Prima periferia della città.
Jis è in strada. Con la schiena appoggiata al muro scrostato di un palazzo, studia con scrupolosa attenzione una grande macchia d’olio, spalmata sull’asfalto a un paio di metri da lui.
Ha la barba di tre giorni, i muscoli facciali secchi e tesi. Davanti, ogni tanto, gli sfilano dei passanti, ma la traiettoria del suo sguardo non è distratta dal loro transito.

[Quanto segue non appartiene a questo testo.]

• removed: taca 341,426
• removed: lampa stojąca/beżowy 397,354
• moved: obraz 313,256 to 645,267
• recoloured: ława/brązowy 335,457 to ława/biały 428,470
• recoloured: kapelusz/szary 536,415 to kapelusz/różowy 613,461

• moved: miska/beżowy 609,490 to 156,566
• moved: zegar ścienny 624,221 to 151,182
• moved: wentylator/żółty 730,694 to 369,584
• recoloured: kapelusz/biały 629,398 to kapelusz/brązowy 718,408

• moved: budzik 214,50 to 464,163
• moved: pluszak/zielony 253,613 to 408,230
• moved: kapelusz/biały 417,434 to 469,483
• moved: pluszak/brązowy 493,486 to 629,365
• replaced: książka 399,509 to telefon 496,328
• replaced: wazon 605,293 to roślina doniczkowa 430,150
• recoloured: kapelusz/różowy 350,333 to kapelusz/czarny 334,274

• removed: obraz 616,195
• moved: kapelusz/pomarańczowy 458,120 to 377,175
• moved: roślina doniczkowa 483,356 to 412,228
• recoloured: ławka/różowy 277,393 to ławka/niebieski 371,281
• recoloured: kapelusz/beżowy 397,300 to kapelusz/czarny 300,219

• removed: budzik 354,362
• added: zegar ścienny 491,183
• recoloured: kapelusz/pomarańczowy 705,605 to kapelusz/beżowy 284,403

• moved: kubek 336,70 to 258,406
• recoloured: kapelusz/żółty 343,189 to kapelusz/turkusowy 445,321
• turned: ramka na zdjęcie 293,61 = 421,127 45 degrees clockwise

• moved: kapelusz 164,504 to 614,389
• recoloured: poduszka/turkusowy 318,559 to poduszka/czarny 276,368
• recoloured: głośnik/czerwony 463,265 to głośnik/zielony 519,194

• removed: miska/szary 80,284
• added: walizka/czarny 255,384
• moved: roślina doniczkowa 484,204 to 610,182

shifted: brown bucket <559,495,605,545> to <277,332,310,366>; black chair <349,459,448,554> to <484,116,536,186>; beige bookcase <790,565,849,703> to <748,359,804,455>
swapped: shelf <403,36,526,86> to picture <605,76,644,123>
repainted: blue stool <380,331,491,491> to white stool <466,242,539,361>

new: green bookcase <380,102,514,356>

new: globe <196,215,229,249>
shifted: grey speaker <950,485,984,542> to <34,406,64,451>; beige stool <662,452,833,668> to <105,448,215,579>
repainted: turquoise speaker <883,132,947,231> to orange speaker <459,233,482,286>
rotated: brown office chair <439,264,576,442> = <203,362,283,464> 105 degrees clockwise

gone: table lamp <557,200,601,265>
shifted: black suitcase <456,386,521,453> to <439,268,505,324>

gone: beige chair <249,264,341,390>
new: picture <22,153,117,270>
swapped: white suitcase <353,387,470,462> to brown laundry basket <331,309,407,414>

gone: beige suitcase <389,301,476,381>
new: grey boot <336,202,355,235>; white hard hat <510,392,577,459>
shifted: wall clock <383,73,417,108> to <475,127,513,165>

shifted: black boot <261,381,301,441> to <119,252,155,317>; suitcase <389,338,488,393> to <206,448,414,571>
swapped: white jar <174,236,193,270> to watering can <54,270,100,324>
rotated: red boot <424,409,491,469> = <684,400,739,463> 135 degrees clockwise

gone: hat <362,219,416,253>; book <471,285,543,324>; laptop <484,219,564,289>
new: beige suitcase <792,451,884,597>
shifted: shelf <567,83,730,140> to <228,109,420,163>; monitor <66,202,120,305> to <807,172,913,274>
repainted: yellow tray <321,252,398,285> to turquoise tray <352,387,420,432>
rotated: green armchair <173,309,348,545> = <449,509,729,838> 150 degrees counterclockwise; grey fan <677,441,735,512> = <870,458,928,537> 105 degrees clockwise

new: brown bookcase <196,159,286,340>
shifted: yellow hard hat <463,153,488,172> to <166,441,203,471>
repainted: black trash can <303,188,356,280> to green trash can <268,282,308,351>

“Non c’è motivo di allarmarsi”, bisbiglia tra sé, “è solo una banalissima, indelicata, indomita, sciagurata, ipertiroidea, femminile, allampanata, orrida, infida, schizofrenica, terminale, logorroica, futile, urbana, ricca, gastroenterica, civettuola, fotonica, glaciale, sfacciata, troia, bisbetica, agghindata, lubrica, raggomitolata, isterica, brillante, seria, seducente, olfattiva, carolingia, crudele, cimiteriale, orfana, ladra, assassina, arzigogolata, sfrenata, viziosa, ragionevole, preoccupata, irritante, sublime, realizzata, faticosa, topografica, inamovibile, fluida, grezza, barbiturica, osannata, incredula, sbigottita, variopinta, allegra, seducente, altezzosa e difficilmente pulibile macchia d’olio.”
Sono le quattordici e ventisette di un assolato pomeriggio di ottobre.
Jis (a questo punto si può svelare) è sotto l’influsso di una potente droga. È, come si dice nel fantasioso gergo degli scoppiati, “nel viaggione più completo”.